H2Oh My God: Scenes From Alyssa Milano's Insane Designer Water Launch Party
Let me back up and explain. An Evening of Electrolytenment was an event held at Pier 36 on New York City's Lower East Side to celebrate the national launch of Resource Spring Water with electrolytes, hence the bizarre portmanteau. The event was free and featured food, drinks (so many drinks), a very little bit of Alyssa Milano, an acrobatics show (the Electrobatique) and, of course, plenty of free designer water.
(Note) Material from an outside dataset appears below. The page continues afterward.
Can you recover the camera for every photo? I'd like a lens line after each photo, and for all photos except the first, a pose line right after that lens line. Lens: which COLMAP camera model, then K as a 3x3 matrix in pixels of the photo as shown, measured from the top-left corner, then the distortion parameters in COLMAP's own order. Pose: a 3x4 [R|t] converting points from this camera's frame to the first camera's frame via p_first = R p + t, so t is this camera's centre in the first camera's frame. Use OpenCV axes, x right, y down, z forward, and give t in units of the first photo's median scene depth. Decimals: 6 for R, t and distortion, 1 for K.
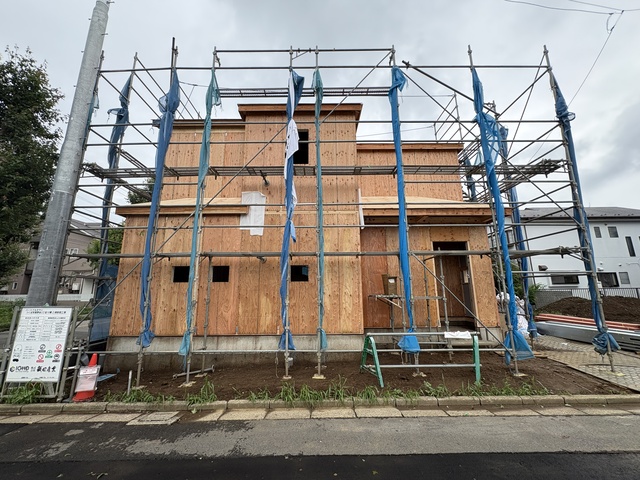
lens RADIAL K [[251.0, 0, 313.1], [0, 251.0, 239.2], [0, 0, 1]] dist [-0.000717, 0.000313]
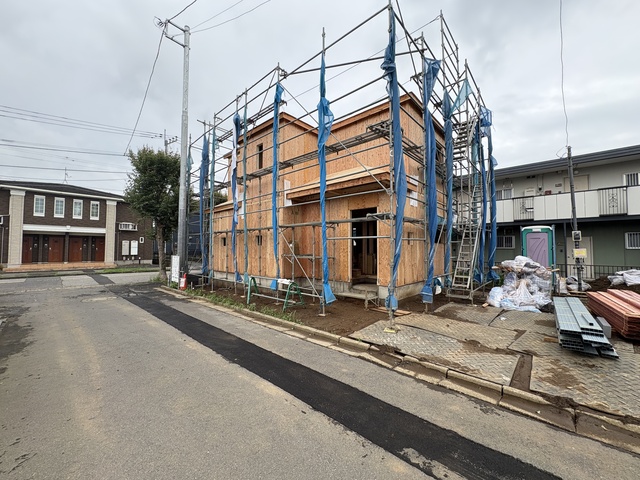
lens RADIAL K [[251.0, 0, 313.4], [0, 251.0, 235.0], [0, 0, 1]] dist [-0.000717, 0.000313]
pose [[0.738876, -0.026912, -0.673304, 1.145099], [0.116212, 0.989319, 0.087987, 0.001044], [0.663745, -0.143258, 0.734112, 0.043123]]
I'll expand my focus a moment: designer water is, by its very nature, an incredibly stupid concept. But it's also the very beating heart of capitalism: if someone is willing to buy it, someone is willing to make it. No shame in Resource's game.
Pier 36 -- our home for the night -- is a massive space that sits on the banks of the East River. The space is rented out to celebrate launches of numerous consumer goods including Google's Nexus 7, the Blackberry 10 and the 2012 Volkswagen Beetle: the capitalist Studio 54. For the night's event, the space had been turned into a sort of oasis rave: strobe lights, lichen and plenty of wet bars. Upon entering, each guest is given an iridescent snap bracelet bearing the brand's name and greeted by no less than eight eager, young PR professionals who do not instruct you where to go next but do instruct you to have fun. At first sight, the landscape is intimidating: there's a photo booth, hors d'oeuvre booths, a DJ booth, and three bars. Towering in front of us is a fountain which spells out words in cascading water -- the answers to questions whispered by guests into a bright, white orb carried around by one of the event's sponsors: an aquatic magic 8-ball.
There was no shortage of alcohol (beer, wine and a special cocktail called the "electrolation"), nor was there any shortage of people willing to drink said free hooch. Around 9 p.m. it was time for the show and about 500 people who'd been drinking heavily for two hours were ushered over to a stage where the evening's VIP, Alyssa Milano, was standing with a microphone, purse, cell phone, and a sheet of paper in her hands. She said her three sentences, and was off; I didn't even get a picture, that's how fast she was.
The Electrobatique was, in fact, a treat, as the Charmed star had promised. The acrobatic water show began with a harried woman trying to find a #chill place in Central Park to practice yoga. After dodging holographic dogs and frisbees, she'd just settled down when the stage filled with water and she was joined by several other electroacrobats. The scene's backdrop changed to a cool brook, the show's theme changed to a sapphic water ballet. The show's camera crews kept focusing on guests' faces as harnesses lifted the dancers into the air. Drunk on wine, but more so drunk on the attention, each was happy to oooh and ahh. Truth be told, the show was less "impressive" and more "happening." And then it ended. Again the stage's backdrop whisked us to a new location -- midtown Manhattan -- and Daft Punk's "Get Lucky" came over the speakers, a subtle order to have fun dammit. Doors were opened and we were treated to an exquisite view of the Brooklyn over the East River and at this point I was either drunk or the cupcakes they passed around were the best damn things I'd ever eaten.
And that was it. We came, we saw, we drank. In the morning, bleary-eyed and face pounding, I chased two Excedrin with some electrolyte-infused water swag from the night before. As I sipped, I allowed myself, just for a moment to wonder, did I really watch some acrobats splash around in water to celebrate the launch of designer water? I did. We did.